Methionine sulfoxide reductase A attenuates atherosclerosis via repairing dysfunctional HDL in scavenger receptor class B type I deficient mice

High-density lipoprotein (HDL), a well-known atheroprotective factor, can be converted to proatherogenic particles in chronic inflammation. HDL-targeted therapeutic strategy for atherosclerotic cardiovascular disease (CVD) is currently under development. This study aims to assess the role of methionine sulfoxide reductase A (MsrA) in abnormal HDL and its related disorders in scavenger receptor class B type I deficient (SR-BI(-/-) ) mice. First, we demonstrated that MsrA overexpression attenuated ROS level and inflammation in HepG2 cells. For the in vivo study, SR-BI(-/-) mice were intravenously injected with lentivirus to achieve hepatic MsrA overexpression.

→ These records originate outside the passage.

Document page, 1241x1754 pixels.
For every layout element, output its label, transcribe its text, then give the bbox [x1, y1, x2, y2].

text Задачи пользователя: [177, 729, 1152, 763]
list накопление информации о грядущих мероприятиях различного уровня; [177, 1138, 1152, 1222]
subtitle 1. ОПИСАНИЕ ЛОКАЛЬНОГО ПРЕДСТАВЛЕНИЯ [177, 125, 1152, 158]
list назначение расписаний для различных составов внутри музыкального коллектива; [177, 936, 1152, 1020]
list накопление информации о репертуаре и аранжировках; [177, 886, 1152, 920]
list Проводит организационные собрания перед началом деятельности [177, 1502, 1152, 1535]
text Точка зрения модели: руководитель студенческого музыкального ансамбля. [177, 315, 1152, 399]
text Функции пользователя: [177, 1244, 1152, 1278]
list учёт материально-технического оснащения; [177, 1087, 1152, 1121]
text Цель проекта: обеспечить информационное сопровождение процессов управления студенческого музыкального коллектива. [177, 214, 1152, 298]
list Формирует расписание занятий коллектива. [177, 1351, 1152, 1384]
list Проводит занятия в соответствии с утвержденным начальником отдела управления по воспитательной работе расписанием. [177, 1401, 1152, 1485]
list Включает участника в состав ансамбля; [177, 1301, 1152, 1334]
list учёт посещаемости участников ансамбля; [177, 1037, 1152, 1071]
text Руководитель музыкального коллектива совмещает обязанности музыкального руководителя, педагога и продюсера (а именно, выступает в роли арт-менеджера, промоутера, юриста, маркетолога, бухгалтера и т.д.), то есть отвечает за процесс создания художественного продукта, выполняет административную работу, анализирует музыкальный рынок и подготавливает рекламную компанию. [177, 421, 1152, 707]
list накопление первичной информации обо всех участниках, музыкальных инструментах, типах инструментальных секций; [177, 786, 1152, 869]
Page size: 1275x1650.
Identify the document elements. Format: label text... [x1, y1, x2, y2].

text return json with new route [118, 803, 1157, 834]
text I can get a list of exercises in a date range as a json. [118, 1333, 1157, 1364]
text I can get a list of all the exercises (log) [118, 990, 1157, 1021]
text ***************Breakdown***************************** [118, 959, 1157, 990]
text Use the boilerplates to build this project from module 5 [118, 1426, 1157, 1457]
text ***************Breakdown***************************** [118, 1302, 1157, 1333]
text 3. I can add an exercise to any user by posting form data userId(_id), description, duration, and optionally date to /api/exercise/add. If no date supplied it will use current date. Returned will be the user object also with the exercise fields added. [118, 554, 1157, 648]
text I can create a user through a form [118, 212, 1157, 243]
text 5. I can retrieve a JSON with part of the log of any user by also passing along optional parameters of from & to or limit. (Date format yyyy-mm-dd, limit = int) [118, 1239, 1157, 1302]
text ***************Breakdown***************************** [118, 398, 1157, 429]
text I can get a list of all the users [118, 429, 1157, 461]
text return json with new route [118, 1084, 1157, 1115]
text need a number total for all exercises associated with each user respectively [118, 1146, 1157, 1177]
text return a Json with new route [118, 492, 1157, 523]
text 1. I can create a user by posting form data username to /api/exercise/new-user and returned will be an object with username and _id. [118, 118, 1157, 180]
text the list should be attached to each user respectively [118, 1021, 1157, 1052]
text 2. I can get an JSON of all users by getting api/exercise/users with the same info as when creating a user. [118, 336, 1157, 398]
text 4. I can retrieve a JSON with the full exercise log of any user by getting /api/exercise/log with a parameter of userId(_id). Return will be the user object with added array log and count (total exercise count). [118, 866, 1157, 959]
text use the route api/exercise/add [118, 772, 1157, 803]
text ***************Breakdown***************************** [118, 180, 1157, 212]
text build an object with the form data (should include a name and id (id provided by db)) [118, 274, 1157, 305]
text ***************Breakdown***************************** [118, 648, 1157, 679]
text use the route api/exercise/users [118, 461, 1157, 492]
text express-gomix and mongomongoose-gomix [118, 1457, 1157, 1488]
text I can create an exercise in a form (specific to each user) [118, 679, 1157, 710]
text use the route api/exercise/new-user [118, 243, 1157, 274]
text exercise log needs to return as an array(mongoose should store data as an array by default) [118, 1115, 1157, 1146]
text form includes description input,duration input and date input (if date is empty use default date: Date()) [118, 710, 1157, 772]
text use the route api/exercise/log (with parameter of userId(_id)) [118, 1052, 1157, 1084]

High-level hepatic MsrA significantly reduced the plasma free cholesterol contents, improved HDL functional proteins apolipoprotein A-I (apoAI), apoE, paraoxonase1 (PON1), and lecithin:cholesterol acyltransferase (LCAT), while decreased the pro-inflammatory property of dysfunctional HDL, contributing to reduced atherosclerosis and hepatic steatosis in Western diet-fed mice. Furthermore, the study revealed that hepatic MsrA altered the expression of several genes controlling HDL biogenesis, cholesterol esterification, cholesterol uptake mediated by low-density lipoprotein receptor (LDLR) and biliary excretion, as well as suppressed nuclear factor kappaB (NF-kappaB) signaling pathway, which largely relied on liver X receptor alpha (LXRalpha)-upregulation. These results provide original evidence that MsrA may be a promising target for the therapy of dysfunctional HDL-related CVD.